Active learning strategies (including simulations) have been promoted by engineering education reformers as an effort to move traditional STEM teaching toward more constructivist practices. In this study chemical engineering students were studied during the implementation of simulators to promote critical thinking. While many have studied achievement and perceptions of students to measure engineering tools and their development, this study specifically examined students' outcomes connecting the tool to specific teaching and learning strategies. A case study was conducted using pre- and post-test, survey questionnaire, individual interviews, and classroom observations. Results showed the use of simulator was associated with increases in students' scores but the novelty of innovation was not the single explanation for increased scores or favored technology usage. Interviews and other qualitative data suggested that outcomes may closely tie teaching strategies to the effectiveness of the tool rather than the focus on the tool itself. Implications for teaching and future research are discussed.
TopIntroduction
Technology tool development has a great potential to change traditional engineering classroom environments in higher education. In fact, there are many engineers, educators, and reformer calling for dramatic changes as a direct result of tools and the tech-savvy students showing up to engineering classes. Researchers are defining this population as ‘digital natives’ because of how savvy this generation is with technology (Prensky, 2001; Tapscott, 2008). These definitions do not yet clearly define which tools matter for university learning. The current digital generation regularly uses computers, the Internet, cell phones, Facebook and other digital tools as the essential part of their lives. To better educate engineering students, engineering faculty are encouraged to implement diverse teaching methods and technology in their instructions.
Engineering teaching pedagogies that have been promoted among science educators for engaging science students include active learning, collaborative learning, cooperative problem-solving, and inquiry based learning. Though there is little agreement among engineers what differentiates these pedagogies from one another, many studies have demonstrated this cadre of approaches is more effective than traditional lecture methods (Prince, 2004; Felder, 2006). Yet, in 2001 the National Center for Education Statistics reported that 87.7% of engineering faculty used lectures as their preferred instructional method while only 5% indicated the use of methods other than lecture like seminars, lab or field work, and other methods (Wirt, Choy, & Gruner, 2001). The benefits and desirability of incorporating more effective teaching methods would appear to be obvious, raising the question why the traditional lecture format remains the norm and how instructors who use more technologically advanced and inquiry oriented approaches might bring other more didactic engineering professors.
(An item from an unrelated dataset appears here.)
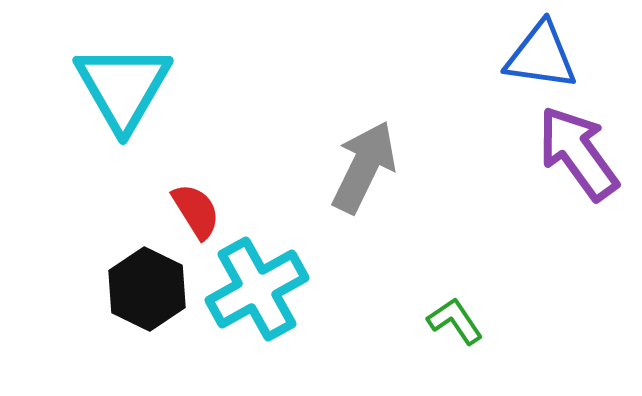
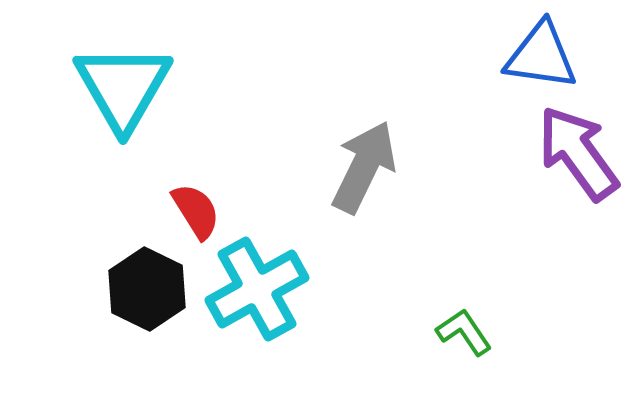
green L-shape: moved 9 px right, 11 px down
There are a variety of factors that keep engineering instructors from wandering from traditional practices. These reservations include concerns regarding evidence for effectiveness, student assessment and performance, institutional technical support, and concerns for content coverage when compared to a traditional lecture format (Felder & Brent, 1999; 2001). The National Research Council (1996, 2005, & 2010) argued one of the challenges is informing faculty about research on effective teaching emphasizing the need to create a community of scholars who can be resources for interested faculty. The need to for such a scholarly network is echoed in reports from Project Kaleidoscope (2002) and from the National Academies (2003). Researchers report that engineering instructors clinging to traditional lecture approaches are critical of modernizing university classrooms on three fronts. The first front of resistance is comfort and familiarity. The lecture format is one that most professors experienced when they were students, and it’s the one they have employed in their own classes ever since (Van Dijk & Jochems, 2002). The second front is that of faculty time. Faculty are critical of spending too much on modernizing teaching as their time is divided between creative/research activities, teaching, and service (Splitt, 2003; Prince, 2007). By the current widespread course evaluations used at most universities it is possible to be regarded as a good or excellent teacher while employing the standard lecture approach. It clearly requires a significant investment of time and effort to redesign a course which abandons one method and replaces it with more effective ones. Rewards, recognition and advancement potentially resulting from investing time in teaching are often smaller than investment on research and creative activity.
The third front of resistance reported is the readily available teaching materials which support traditional teaching (e.g., textbooks). Traditional teaching materials do not provide teaching resources necessary to transform engineering instruction. There are many additional teaching materials available on the web, developed by funding agencies, and distributed online and through agencies like the National Science Digital Library (NSDL), but it is left to the teacher to find them, determine how they might be fit into an effective teaching approach. Since most engineering instructors are trained as engineers not educators, even changing nomenclature implicit in these resources can be daunting.